Question

CrCl\(_3\).xNH\(_3\) can exist as a complex. 0.1 molal aqueous solution of this complex shows a depression in freezing point of 0.558°C. Assuming 100\% ionization of this complex and coordination number of Cr is 6, the complex will be:

• A. [Cr(NH\(_3\))\(_6\)]Cl\(_3\)
• B. [Cr(NH\(_3\))\(_4\)]Cl\(_2\)Cl
• C. [Cr(NH\(_3\))\(_5\)]Cl\(_2\)
• D. [Cr(NH\(_3\))\(_3\)]Cl\(_3\)

Hint:

In colligative properties like freezing point depression, the key is the number of particles in solution. Higher ionization or dissociation results in a higher change in freezing point.

Answer 1

The Correct Option is C

The problem involves the ionization of a coordination complex and the depression in freezing point to deduce the correct complex structure.

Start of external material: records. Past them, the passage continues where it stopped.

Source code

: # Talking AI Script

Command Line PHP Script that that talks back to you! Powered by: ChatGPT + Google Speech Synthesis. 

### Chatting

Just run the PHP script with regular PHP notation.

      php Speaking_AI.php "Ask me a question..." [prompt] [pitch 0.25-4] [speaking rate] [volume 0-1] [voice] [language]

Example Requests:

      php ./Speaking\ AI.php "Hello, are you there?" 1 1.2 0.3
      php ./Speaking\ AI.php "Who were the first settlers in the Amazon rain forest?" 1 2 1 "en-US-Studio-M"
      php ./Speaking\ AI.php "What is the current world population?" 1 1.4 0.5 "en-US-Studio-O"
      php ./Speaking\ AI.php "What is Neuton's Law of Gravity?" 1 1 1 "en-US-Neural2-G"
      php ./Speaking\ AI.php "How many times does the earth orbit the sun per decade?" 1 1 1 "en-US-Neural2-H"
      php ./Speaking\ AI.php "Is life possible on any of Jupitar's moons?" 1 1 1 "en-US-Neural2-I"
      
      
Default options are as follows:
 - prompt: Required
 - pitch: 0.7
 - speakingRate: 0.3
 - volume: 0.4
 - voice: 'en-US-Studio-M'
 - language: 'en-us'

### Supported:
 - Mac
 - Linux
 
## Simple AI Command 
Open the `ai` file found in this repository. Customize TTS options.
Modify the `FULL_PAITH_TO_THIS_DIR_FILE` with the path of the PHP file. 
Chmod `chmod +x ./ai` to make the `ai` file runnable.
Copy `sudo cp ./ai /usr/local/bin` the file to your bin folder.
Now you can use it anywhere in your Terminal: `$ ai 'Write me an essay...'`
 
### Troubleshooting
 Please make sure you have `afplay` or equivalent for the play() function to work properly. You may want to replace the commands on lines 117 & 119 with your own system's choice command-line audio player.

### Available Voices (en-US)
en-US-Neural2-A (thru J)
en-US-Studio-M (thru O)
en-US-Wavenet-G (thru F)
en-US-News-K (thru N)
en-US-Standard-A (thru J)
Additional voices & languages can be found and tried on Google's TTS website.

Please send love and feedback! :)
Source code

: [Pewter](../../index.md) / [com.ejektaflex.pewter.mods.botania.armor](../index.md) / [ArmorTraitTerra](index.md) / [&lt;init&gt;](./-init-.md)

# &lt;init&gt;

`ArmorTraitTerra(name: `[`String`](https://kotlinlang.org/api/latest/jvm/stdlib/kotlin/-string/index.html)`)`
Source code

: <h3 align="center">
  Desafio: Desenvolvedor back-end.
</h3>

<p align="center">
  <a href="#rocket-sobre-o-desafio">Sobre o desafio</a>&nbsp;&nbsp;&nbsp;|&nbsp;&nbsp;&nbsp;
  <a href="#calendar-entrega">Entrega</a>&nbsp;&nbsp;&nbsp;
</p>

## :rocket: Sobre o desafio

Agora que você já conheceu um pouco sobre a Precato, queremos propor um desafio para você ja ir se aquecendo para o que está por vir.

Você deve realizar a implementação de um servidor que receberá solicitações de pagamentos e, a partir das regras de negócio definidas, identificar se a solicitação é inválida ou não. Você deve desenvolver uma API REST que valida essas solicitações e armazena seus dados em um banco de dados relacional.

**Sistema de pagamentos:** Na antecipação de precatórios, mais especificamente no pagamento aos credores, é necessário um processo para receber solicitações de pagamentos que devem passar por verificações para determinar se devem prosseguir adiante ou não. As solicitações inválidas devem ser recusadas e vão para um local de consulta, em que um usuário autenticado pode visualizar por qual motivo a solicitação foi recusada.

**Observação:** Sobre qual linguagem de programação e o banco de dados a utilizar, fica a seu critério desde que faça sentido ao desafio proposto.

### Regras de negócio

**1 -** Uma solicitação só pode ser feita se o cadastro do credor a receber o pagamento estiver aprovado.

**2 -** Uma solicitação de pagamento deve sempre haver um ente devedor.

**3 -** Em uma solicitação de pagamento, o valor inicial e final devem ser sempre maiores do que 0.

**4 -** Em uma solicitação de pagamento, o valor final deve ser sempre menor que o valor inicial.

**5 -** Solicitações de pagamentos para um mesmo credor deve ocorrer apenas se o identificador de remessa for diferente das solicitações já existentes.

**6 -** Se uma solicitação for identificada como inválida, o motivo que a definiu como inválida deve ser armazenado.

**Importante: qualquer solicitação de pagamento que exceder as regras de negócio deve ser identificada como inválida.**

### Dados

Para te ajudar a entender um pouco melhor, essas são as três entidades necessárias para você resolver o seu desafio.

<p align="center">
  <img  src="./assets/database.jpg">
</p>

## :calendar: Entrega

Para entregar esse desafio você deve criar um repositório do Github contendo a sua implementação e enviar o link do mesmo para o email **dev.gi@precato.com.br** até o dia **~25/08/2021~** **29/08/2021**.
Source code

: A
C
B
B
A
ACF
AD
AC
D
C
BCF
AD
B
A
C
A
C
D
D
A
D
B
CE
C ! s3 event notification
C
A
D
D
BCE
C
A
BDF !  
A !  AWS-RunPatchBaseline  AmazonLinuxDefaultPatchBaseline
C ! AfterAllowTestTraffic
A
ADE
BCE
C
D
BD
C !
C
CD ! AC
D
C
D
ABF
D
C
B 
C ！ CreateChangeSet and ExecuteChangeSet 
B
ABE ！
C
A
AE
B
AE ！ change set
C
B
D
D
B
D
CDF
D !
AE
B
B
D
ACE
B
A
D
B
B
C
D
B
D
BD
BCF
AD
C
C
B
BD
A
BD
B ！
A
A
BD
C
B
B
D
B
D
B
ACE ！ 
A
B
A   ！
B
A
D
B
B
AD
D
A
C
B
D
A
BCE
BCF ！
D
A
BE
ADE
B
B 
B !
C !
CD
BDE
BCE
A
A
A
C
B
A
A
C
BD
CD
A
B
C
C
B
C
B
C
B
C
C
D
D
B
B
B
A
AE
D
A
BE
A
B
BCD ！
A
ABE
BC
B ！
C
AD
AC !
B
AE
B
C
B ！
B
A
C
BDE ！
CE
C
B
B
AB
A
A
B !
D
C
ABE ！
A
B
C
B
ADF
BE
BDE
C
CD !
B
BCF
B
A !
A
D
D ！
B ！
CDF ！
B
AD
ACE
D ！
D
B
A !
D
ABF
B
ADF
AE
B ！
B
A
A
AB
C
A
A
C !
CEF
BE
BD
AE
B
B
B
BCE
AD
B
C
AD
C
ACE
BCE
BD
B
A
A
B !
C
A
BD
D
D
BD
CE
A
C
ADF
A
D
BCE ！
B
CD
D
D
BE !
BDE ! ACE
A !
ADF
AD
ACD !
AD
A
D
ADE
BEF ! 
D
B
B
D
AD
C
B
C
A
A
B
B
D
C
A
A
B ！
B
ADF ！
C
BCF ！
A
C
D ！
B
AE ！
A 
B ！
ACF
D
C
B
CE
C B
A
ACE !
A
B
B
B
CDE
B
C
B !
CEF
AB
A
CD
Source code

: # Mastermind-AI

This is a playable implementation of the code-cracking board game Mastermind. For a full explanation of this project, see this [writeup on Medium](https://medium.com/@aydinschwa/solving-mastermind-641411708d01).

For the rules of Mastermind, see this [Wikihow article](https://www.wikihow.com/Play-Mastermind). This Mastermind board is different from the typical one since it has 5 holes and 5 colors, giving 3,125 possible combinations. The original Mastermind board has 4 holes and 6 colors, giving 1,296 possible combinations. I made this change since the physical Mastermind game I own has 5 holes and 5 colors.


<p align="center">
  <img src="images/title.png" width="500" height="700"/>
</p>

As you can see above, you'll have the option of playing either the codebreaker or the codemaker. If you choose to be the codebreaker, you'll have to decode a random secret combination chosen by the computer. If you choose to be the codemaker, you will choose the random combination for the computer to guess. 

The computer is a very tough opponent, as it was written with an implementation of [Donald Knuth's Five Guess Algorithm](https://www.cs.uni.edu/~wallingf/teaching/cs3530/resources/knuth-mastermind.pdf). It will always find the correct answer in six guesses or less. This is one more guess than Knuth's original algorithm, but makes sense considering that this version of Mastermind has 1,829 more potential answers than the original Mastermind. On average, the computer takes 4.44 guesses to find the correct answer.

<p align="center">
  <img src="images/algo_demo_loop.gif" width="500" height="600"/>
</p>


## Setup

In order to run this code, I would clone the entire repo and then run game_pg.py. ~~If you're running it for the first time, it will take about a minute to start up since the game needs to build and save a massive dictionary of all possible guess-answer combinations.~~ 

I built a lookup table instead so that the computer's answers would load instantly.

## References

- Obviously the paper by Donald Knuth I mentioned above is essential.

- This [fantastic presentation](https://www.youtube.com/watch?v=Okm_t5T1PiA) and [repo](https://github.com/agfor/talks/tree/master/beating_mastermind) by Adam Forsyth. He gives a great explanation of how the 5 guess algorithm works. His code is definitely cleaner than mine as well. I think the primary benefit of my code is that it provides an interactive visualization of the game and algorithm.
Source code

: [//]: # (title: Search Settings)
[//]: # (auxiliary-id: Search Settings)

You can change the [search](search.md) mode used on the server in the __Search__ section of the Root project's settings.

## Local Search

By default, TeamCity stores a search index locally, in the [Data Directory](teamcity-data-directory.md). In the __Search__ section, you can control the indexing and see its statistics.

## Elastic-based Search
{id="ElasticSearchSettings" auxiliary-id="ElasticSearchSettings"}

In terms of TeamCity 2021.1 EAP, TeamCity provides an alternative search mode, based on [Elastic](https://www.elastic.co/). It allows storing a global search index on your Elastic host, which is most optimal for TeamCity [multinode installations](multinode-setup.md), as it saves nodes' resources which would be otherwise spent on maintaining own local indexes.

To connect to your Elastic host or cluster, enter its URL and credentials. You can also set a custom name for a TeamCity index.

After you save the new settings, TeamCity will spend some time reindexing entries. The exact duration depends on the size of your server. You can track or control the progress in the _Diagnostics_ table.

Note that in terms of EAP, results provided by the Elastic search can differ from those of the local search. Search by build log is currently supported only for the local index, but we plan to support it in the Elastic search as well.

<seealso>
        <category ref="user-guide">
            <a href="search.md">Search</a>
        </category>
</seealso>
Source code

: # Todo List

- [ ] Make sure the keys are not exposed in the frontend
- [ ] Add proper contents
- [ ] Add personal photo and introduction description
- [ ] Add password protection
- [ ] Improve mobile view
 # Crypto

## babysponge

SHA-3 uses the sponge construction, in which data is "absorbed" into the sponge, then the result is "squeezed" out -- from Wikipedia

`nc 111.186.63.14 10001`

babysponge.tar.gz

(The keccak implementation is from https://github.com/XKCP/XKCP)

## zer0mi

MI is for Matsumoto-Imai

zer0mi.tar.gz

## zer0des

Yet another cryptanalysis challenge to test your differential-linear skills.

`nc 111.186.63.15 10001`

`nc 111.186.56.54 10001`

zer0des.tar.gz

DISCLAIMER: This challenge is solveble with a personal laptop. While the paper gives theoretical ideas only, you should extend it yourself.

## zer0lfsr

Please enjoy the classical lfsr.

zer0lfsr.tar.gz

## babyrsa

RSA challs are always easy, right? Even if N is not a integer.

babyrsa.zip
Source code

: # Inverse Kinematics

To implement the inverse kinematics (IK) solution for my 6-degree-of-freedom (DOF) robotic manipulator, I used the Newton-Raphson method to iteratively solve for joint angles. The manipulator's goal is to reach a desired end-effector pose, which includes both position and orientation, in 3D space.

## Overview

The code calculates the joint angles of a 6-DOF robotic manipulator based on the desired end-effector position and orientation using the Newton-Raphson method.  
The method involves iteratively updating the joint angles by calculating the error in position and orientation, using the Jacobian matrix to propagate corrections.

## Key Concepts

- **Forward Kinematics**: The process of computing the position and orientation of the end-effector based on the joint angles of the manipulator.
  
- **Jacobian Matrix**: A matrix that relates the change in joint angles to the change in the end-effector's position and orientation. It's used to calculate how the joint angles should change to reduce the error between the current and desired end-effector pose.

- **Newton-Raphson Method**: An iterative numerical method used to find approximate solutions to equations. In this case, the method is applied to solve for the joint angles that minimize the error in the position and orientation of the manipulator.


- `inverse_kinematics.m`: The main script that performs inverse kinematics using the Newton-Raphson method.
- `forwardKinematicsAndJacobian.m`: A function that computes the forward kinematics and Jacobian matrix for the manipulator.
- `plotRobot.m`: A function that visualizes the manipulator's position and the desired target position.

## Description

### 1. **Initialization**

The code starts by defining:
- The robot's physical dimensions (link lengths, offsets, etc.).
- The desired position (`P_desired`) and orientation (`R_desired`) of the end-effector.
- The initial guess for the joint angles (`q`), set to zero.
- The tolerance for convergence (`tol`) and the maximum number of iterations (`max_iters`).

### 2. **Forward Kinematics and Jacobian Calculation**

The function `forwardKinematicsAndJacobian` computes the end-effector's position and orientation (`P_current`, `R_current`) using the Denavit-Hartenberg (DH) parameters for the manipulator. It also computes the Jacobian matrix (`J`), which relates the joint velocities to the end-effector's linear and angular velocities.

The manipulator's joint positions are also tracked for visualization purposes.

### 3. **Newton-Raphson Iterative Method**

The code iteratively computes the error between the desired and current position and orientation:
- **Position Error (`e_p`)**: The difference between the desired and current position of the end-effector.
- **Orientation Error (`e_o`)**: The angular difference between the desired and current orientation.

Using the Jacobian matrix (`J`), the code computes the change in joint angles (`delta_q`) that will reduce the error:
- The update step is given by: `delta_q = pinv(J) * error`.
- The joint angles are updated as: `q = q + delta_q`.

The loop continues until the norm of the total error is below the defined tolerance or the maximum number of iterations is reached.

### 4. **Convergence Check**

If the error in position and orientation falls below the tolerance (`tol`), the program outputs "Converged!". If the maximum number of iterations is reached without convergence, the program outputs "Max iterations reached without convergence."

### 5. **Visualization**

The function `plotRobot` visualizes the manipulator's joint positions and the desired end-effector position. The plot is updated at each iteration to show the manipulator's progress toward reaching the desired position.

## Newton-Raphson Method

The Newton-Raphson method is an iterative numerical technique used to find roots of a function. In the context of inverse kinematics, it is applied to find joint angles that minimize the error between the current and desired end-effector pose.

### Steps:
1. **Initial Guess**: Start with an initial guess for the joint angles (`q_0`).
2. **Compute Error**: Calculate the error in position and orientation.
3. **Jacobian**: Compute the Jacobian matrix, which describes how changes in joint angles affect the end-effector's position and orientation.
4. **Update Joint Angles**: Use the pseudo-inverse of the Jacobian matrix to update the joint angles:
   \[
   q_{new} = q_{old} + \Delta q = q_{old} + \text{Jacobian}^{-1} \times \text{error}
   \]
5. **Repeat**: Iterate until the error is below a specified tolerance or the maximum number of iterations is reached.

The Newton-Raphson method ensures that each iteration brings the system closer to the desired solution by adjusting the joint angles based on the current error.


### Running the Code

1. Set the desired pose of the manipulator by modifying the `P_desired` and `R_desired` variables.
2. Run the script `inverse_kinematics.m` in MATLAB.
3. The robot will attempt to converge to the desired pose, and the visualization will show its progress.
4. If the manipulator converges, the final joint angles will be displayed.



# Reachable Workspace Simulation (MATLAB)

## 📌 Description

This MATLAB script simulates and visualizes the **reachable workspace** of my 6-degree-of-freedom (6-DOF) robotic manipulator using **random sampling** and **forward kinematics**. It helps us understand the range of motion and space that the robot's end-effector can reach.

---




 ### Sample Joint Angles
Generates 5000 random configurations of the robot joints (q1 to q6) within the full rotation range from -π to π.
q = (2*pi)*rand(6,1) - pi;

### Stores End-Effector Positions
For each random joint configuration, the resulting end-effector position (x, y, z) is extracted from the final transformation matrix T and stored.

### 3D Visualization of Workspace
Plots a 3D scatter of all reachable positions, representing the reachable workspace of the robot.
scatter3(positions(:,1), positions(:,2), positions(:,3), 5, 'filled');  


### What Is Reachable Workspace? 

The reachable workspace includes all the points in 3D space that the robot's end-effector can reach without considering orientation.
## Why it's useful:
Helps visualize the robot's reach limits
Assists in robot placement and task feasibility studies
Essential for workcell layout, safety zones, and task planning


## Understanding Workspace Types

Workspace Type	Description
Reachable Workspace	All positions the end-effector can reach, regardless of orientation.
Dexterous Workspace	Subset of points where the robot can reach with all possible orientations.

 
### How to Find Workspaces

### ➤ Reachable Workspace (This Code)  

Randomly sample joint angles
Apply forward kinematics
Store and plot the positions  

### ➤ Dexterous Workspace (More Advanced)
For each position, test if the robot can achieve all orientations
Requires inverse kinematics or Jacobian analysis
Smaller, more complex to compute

1. Given that the depression in freezing point (\(\Delta T_f\)) is 0.558°C for a 0.1 molal solution, we can use the formula for freezing point depression: \(\Delta T_f = i \cdot K_f \cdot m\)where \(i\) is the Van't Hoff factor, \(K_f\) is the cryoscopic constant (for water \(K_f = 1.86 \, \text{°C kg/mol}\)), and \(m\) is the molality. 
2. The value of \(i\) can be calculated since: \(i = \frac{\Delta T_f}{K_f \cdot m} = \frac{0.558}{1.86 \cdot 0.1} \approx 3\). This means the complex dissociates into 3 ions.
3. According to the coordination number of Cr being 6, we evaluate each of the provided complex structures:
   • [Cr(NH\(_3\))\(_6\)]Cl\(_3\) dissociates into 1 complex ion and 3 Cl\(^-\) ions, resulting in 4 ions total. This does not match \(i = 3\).
   • [Cr(NH\(_3\))\(_4\)]Cl\(_2\)Cl dissociates into 1 complex ion and 3 Cl\(^-\) ions, resulting in 4 ions total. This does not match \(i = 3\).
   • [Cr(NH\(_3\))\(_5\)]Cl\(_2\) dissociates into 1 complex ion and 2 Cl\(^-\) ions, resulting in 3 ions total. This matches \(i = 3\).
   • [Cr(NH\(_3\))\(_3\)]Cl\(_3\) dissociates into 1 complex ion and 3 Cl\(^-\) ions, resulting in 4 ions total. This does not match \(i = 3\).
4. Thus, the correct structure of the complex is [Cr(NH\(_3\))\(_5\)]Cl\(_2\), which is consistent with the value of \(i = 3\) from the empirical data.
5. Therefore, the correct answer is [Cr(NH\(_3\))\(_5\)]Cl\(_2\).

Answer 2

Given: \[ \Delta T_f = 0.558°C \quad \text{and} \quad k_f = 1.86 \, \text{K} \, \text{kg/mol} \] We know that: \[ \Delta T_f = i \times k_f \times m \] where \(i\) is the van't Hoff factor (number of ions produced per formula unit), \(m\) is the molality, and \(k_f\) is the cryoscopic constant.
Given that the molality of the solution is 0.1 m, we have: \[ \Delta T_f = i \times 1.86 \times 0.1 \] Substituting the given value of \(\Delta T_f\): \[ 0.558 = i \times 1.86 \times 0.1 \] \[ i = \frac{0.558}{1.86 \times 0.1} = 3 \] This implies that the complex ion must dissociate into 3 ions in solution. The complex that corresponds to \(i = 3\) is [Cr(NH\(_3\))\(_5\)]Cl\(_2\), as it would dissociate into 1 Cr\(^3+\) ion and 2 Cl\(^-\) ions.
Thus, the correct complex is [Cr(NH\(_3\))\(_5\)]Cl\(_2\).